Output exactly the lines below, starting with the line that has "MINUTES | | |" and going on through the line that has "NEW BUSINESS | | |", both included, and no other lines.

↓

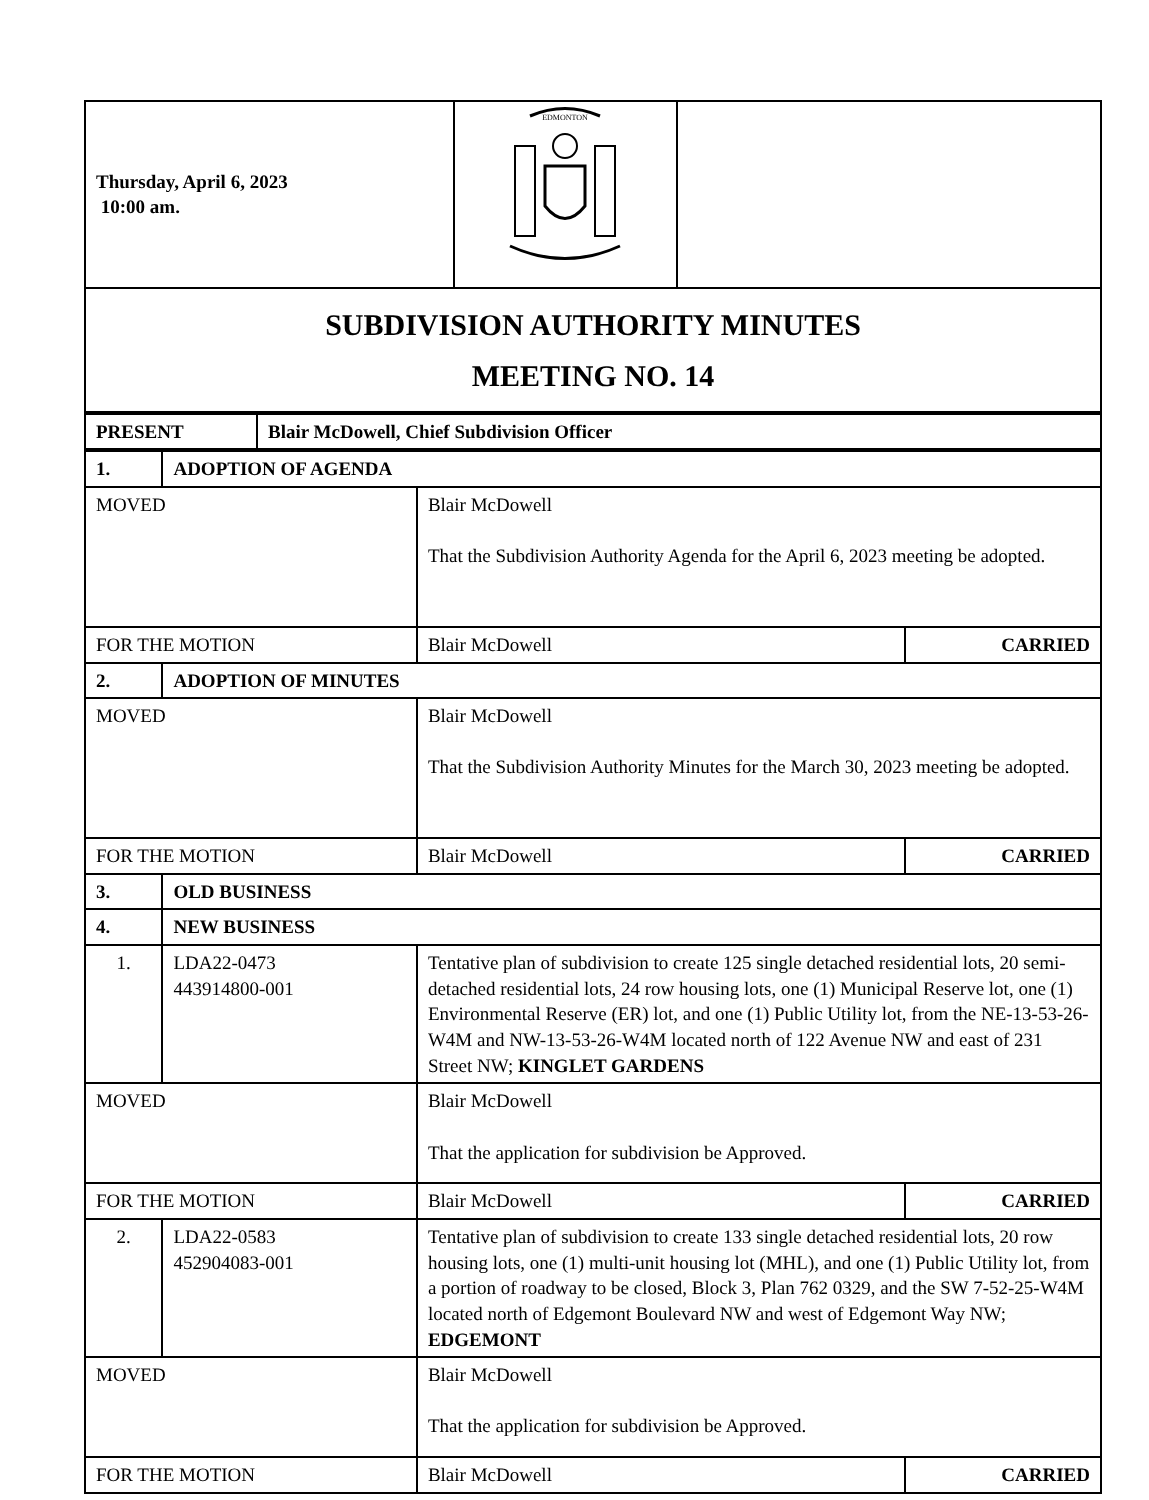| Thursday, April 6, 2023 10:00 am. | EDMONTON | |
| SUBDIVISION AUTHORITY MINUTES MEETING NO. 14 | | |
| PRESENT | Blair McDowell, Chief Subdivision Officer |
| 1. | ADOPTION OF AGENDA | | |
| MOVED | | Blair McDowell That the Subdivision Authority Agenda for the April 6, 2023 meeting be adopted. | |
| FOR THE MOTION | | Blair McDowell | CARRIED |
| 2. | ADOPTION OF MINUTES | | |
| MOVED | | Blair McDowell That the Subdivision Authority Minutes for the March 30, 2023 meeting be adopted. | |
| FOR THE MOTION | | Blair McDowell | CARRIED |
| 3. | OLD BUSINESS | | |
| 4. | NEW BUSINESS | | |
| 1. | LDA22-0473 443914800-001 | Tentative plan of subdivision to create 125 single detached residential lots, 20 semi-detached residential lots, 24 row housing lots, one (1) Municipal Reserve lot, one (1) Environmental Reserve (ER) lot, and one (1) Public Utility lot, from the NE-13-53-26-W4M and NW-13-53-26-W4M located north of 122 Avenue NW and east of 231 Street NW; KINGLET GARDENS | |
| MOVED | | Blair McDowell That the application for subdivision be Approved. | |
| FOR THE MOTION | | Blair McDowell | CARRIED |
| 2. | LDA22-0583 452904083-001 | Tentative plan of subdivision to create 133 single detached residential lots, 20 row housing lots, one (1) multi-unit housing lot (MHL), and one (1) Public Utility lot, from a portion of roadway to be closed, Block 3, Plan 762 0329, and the SW 7-52-25-W4M located north of Edgemont Boulevard NW and west of Edgemont Way NW; EDGEMONT | |
| MOVED | | Blair McDowell That the application for subdivision be Approved. | |
| FOR THE MOTION | | Blair McDowell | CARRIED |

↑

ANSWER SPACE:
| 2. | ADOPTION OF MINUTES | | |
| MOVED | | Blair McDowell That the Subdivision Authority Minutes for the March 30, 2023 meeting be adopted. | |
| FOR THE MOTION | | Blair McDowell | CARRIED |
| 3. | OLD BUSINESS | | |
| 4. | NEW BUSINESS | | |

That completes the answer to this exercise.